The first part of this project was to reduce the dimensionality of the feature vectors from the Monk system. The feature vectors had a dimensionality of 4356 features per vector. The dimensionality was reduced to 50 features per vector, which was a reduction of almost 99%. To do this a Restricted Boltzmann Machine [5] was used. This network can reduce high-dimensional data to low-dimensional data through unsupervised learning [8]. The unsupervised learning means that there are no labels needed for training. This works well with the lack of labeled data in the Monk system. The 4356 features were used as activation to the 4356 visible units of the network, while the activation of the 50 hidden units were interpreted as the low-dimensional feature vector. Nearest Neighbor can be applied to these low- dimensional feature vectors to find other feature vectors with similar features. Labeled word zones from the Monk system were used to test the performance of Nearest Neighbor on both the original feature vectors and the low- dimensional feature vectors.

3.1. Data set

The data used in this project came from the journal of Charlotte Perkins Gilman. This journal was already used in the Monk system [10], which gave a lot of preprocessed data to work with.

The Monk system first divides all pages into lines. These lines are then split up into word zones through word mining [11]. Some word zones in the data do not correspond perfectly with whole words, they either correspond with only a part of the word or span multiple words.

Most word zones were converted to feature vectors by the system. These feature vectors had a size of 4356 features, with a value between 0 and 1. There were 385620 word zones with a corresponding feature vector, which were used as training data. These word zones did have labels, but these labels came from machine learning and weren't always correct. Fortunately no labels are needed for training a Restricted Boltzmann Machine.

Figure 3: Some word zones of page 6 line 9 of the Gilman journal from the Monk system.

In the Monk system humans can create or confirm labels of word zones. From the 385620 word zones with feature vectors 6823 also had labels that were created or confirmed by humans. In this project the aim was to find other word zones with the same label. Since this is not possible for word zones that occur only once, these word zones were excluded. That left 6032 word zones that occurred more than once, which were used as test data.

Figure 4: Plot of the frequency of a word label from the 6032 word zones that were used as test data.

3.2. Methods

The settings of the Restricted Boltzmann Machine mostly followed the guide to training Restricted Boltzmann Machines by Hinton [7].

The initial values of the weights were random values from a zero-mean Gaussian distribution

(5)

with a 0.01 standard deviation. Both the visible and the hidden bias were set to 0. To prevent overfitting a weight-cost of 0.0001 was used as recommended in the training guide. When using Matlab matrix versus matrix multiplications are very fast. To use this to make the program run much faster mini-batches with a size of 10 were used. This means that the weights were only updates after 10 cases. The changes in weight were added together and divided by ten before applied to the weights. A momentum of 0.9 was used, to increase the speed of learning and making the learning more stable by damping oscillations [7]. Because the weight changes are very large in the beginning of the learning process, it is better to use a more conservative momentum for the beginning, 0.5 in this case.

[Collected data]
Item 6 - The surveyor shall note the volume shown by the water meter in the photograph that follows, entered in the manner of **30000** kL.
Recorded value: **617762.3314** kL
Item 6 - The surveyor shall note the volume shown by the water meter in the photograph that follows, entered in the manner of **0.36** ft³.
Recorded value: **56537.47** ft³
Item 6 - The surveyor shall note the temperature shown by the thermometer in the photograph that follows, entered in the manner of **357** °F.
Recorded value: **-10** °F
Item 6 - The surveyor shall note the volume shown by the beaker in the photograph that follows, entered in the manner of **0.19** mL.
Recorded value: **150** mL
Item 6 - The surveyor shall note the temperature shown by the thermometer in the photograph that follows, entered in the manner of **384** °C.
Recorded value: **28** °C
==
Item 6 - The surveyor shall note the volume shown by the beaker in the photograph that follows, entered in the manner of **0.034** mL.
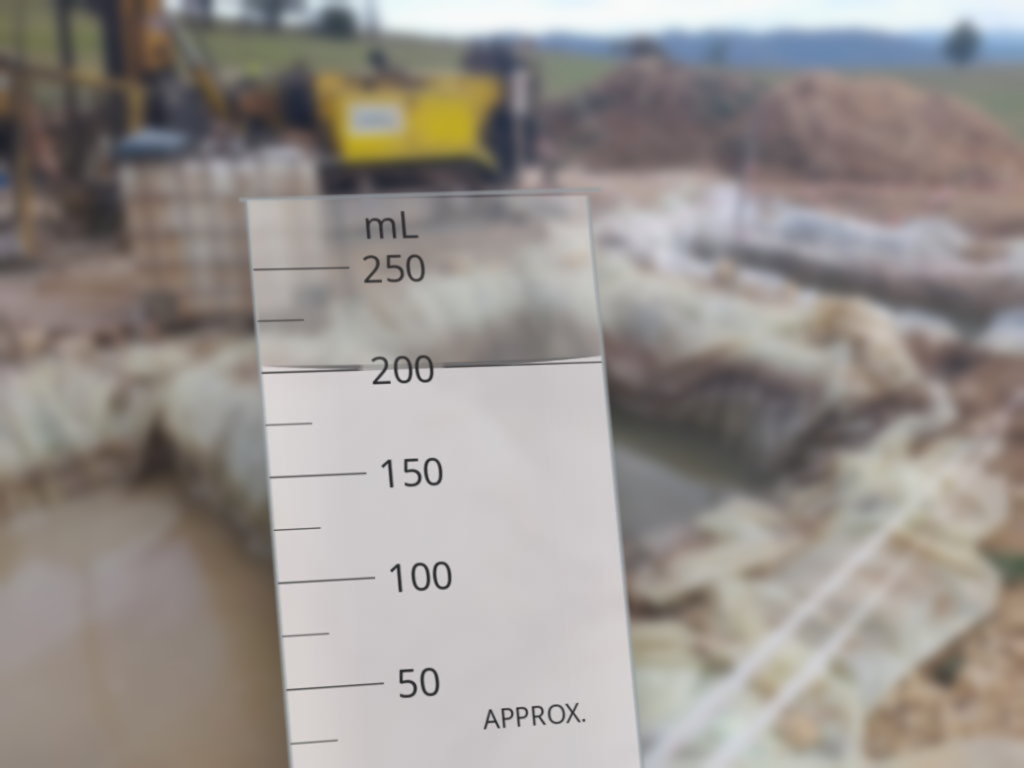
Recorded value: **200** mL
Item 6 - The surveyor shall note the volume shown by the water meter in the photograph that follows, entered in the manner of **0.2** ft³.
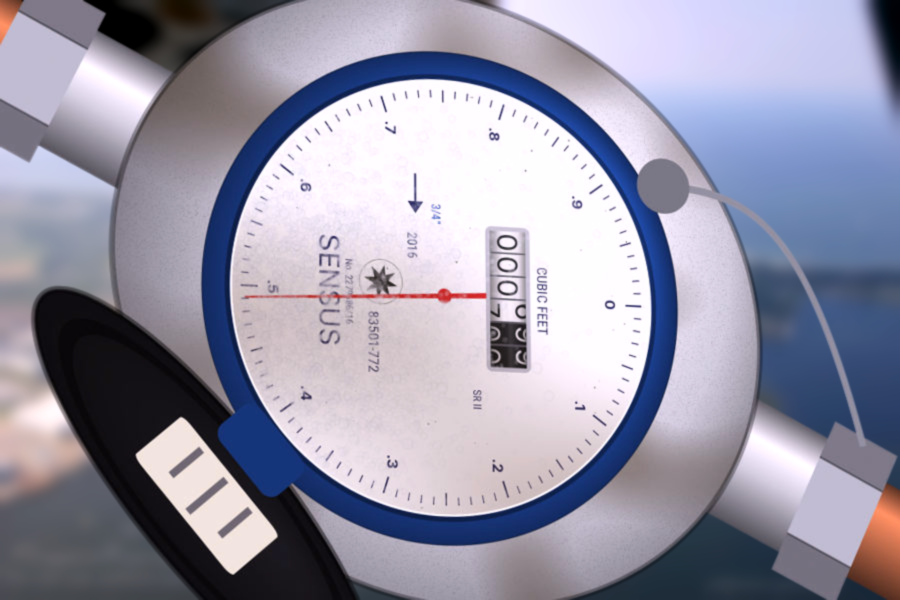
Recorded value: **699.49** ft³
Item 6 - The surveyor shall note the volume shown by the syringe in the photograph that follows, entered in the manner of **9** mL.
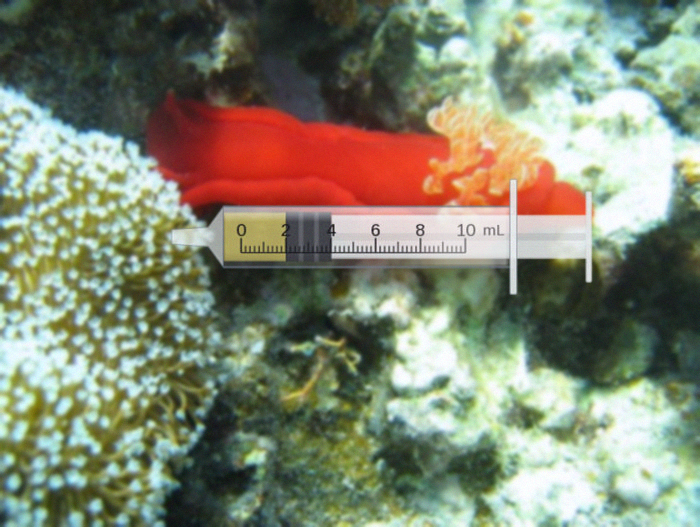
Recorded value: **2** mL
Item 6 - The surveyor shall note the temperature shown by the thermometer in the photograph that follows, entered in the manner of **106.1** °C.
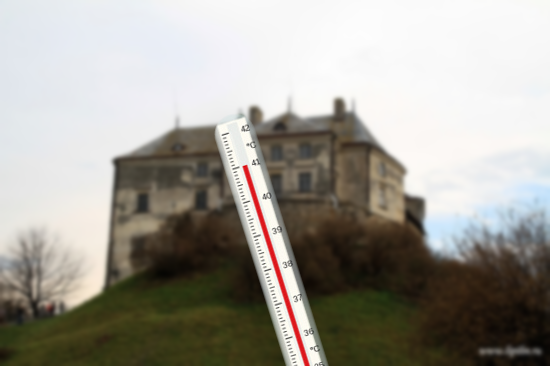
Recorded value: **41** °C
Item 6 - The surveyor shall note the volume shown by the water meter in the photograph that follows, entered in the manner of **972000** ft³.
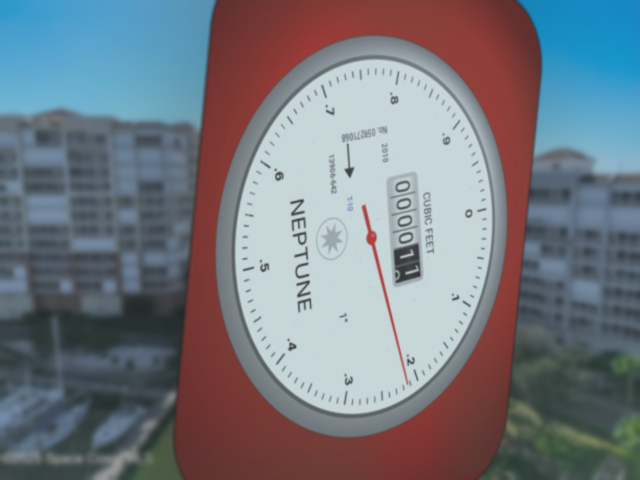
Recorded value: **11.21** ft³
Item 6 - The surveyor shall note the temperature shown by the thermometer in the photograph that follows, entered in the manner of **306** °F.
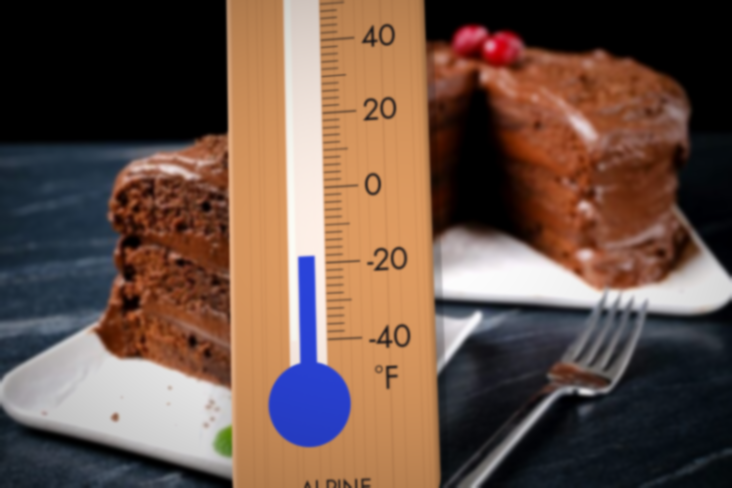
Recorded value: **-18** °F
* * *
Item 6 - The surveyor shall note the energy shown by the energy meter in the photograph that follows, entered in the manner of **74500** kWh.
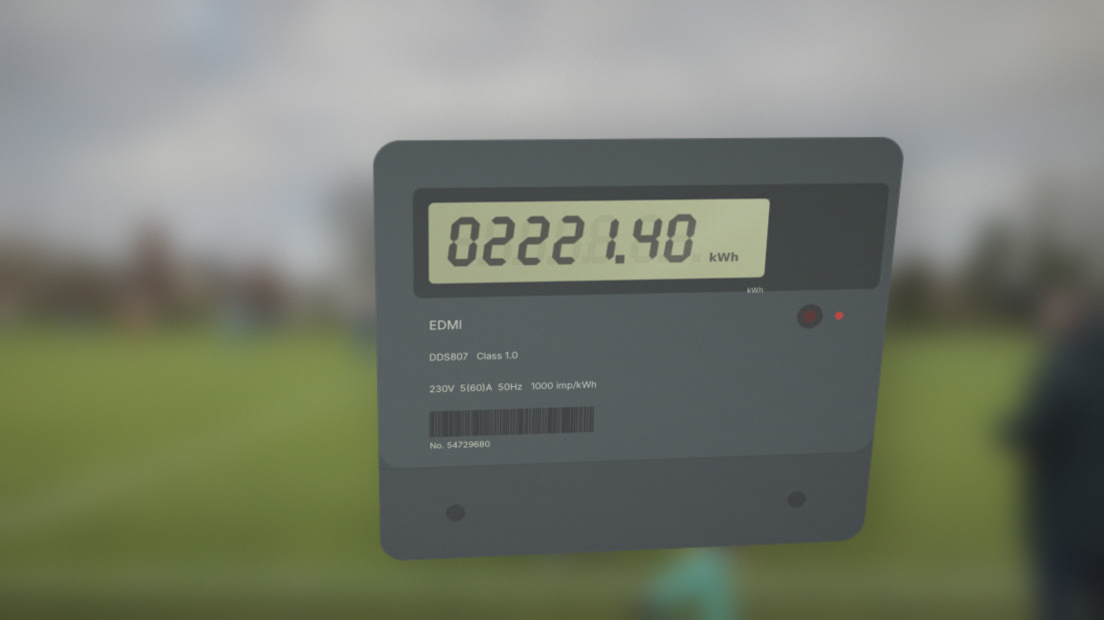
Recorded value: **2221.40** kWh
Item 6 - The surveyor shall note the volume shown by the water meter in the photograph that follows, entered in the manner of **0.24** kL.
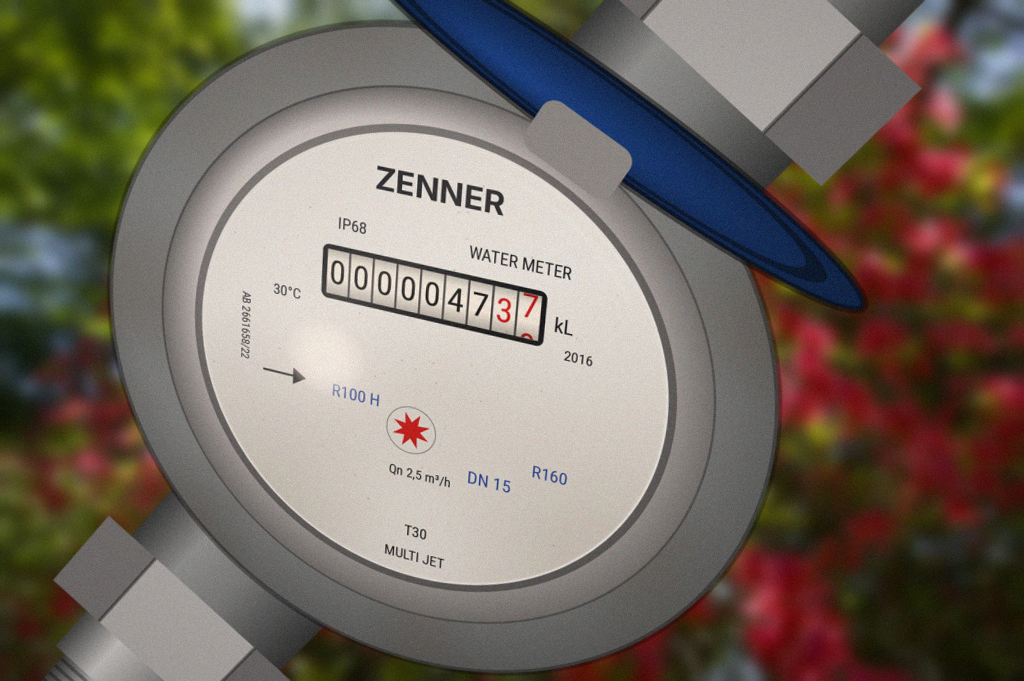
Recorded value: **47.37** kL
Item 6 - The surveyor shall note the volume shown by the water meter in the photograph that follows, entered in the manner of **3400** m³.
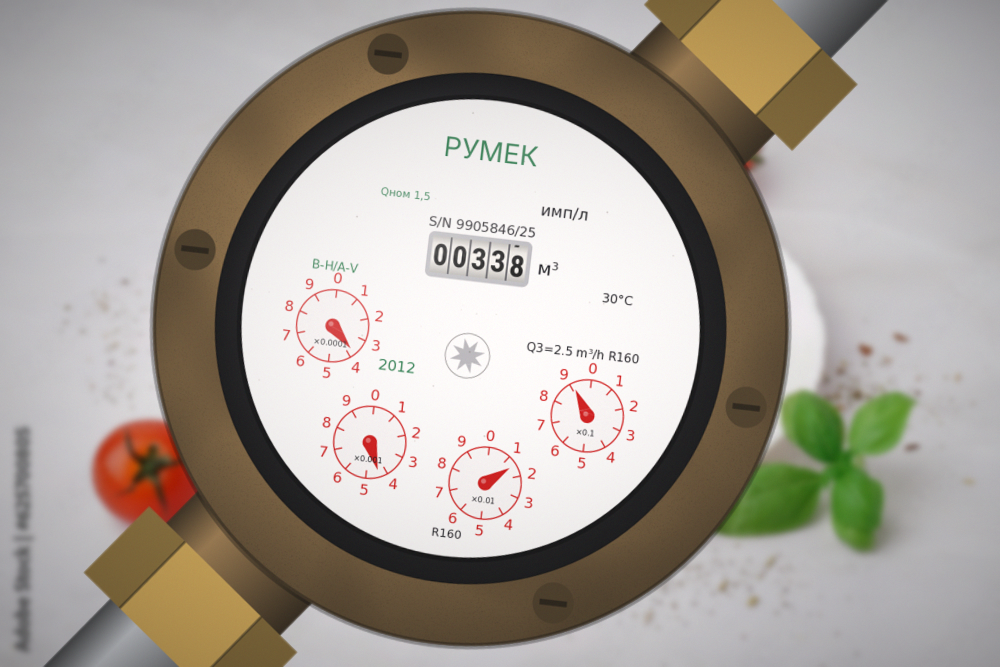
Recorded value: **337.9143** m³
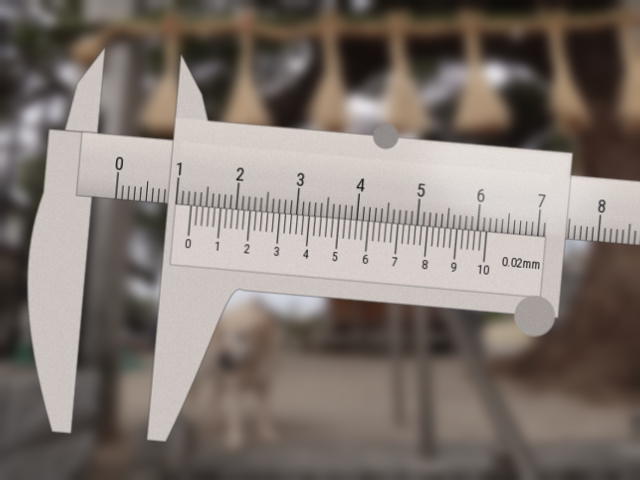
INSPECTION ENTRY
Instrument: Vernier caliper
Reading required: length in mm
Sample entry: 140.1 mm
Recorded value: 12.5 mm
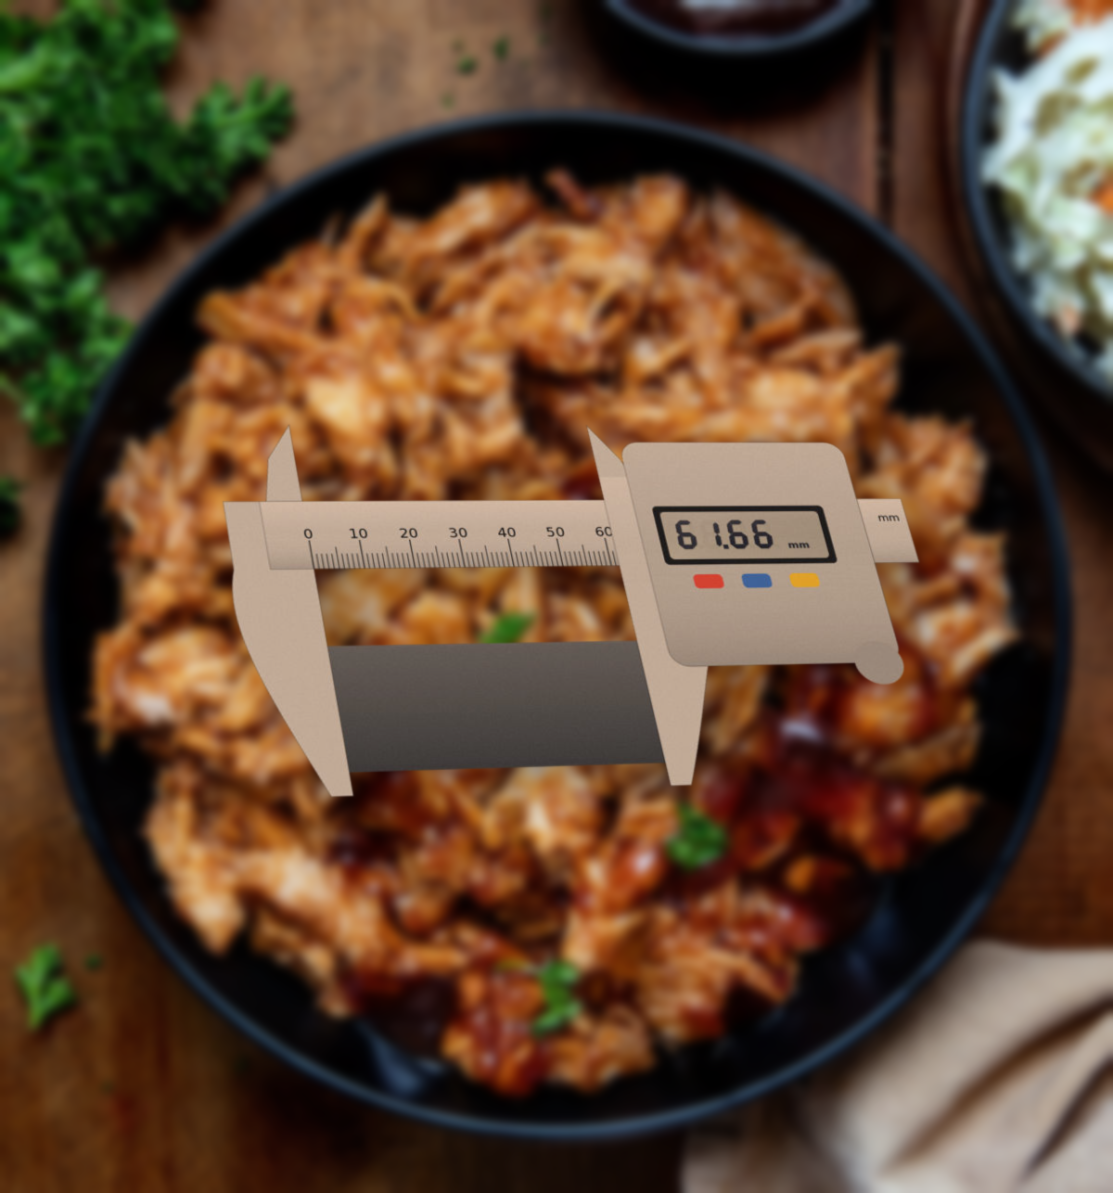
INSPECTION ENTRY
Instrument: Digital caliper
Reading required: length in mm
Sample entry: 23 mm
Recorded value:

### WHAT IS BEING ASKED
Pick up the account of reducing Monk feature vectors with a Restricted Boltzmann Machine right after its final sentence and keep writing.

### ANSWER BOX
For the learning rate the training guide recommended a value that made the weight updates about 1000 times smaller than the weights itself. The value of 0.01 was just about right for this data. The guide also states that it pays off to decrease the learning rate at the end, to fine-tune the weights and biases. In this project the Restricted Boltzmann Machine was trained for 50 epochs, the first 40 with a learning rate of 0.01 and the last 10 with a learning rate of 0.001. The first 10 epochs used a conservative momentum of 0.5.

The network was trained with the feature vectors of the training data described in the previous section. After training the network the feature vectors of the test data were run through the network. Nearest Neighbor search was performed on both the high-dimensional feature vectors (4356 features) and the resulting low- dimensional feature vectors (50 features), to determine whether the low-dimensional feature vectors were still a good representation of the data. For each word zone in the test data the best Nearest Neighbor was selected, then the labels of these two word zones were compared. The results reported in table 1 are the percentages in which the target word zone and the best Nearest Neighbor had the same label. The test data only contained feature vectors of word zones that occurred at least two times in the test data, so it was always possible for Nearest Neighbor to find a word zone with the same label. Nearest Neighbor search was performed using four different metrics: Euclidean distance, Manhattan

distance, Pearson correlation and Cosine similarity.

3.3. Results

4356 features 50 features Euclidean

distance 39.24 % 72.33 %

Manhattan distance

74.62 % 73.02 %

Pearson correlation

61.70 % 71.44 %

Cosine

correlation 62.85 % 70.97 %

Table 1: Percentage of Nearest Neighbors having the same labels as the target word for both high and low dimensional feature vectors.

The Nearest Neighbor search on the high- dimensional feature vectors with Manhattan distance performed the best, with 75% of the best Nearest Neighbors having the same label. The same Nearest Neighbor search on the low- dimensional feature vectors performed only slightly worse, with 73%. When using other metrics for calculating the Nearest Neighbor the low-dimensional feature vectors performed better than the high-dimensional ones. Even though the best performance comes from the high-dimensional feature vectors, the low- dimensional feature vectors are a good representation of the data and are only 1% of the size.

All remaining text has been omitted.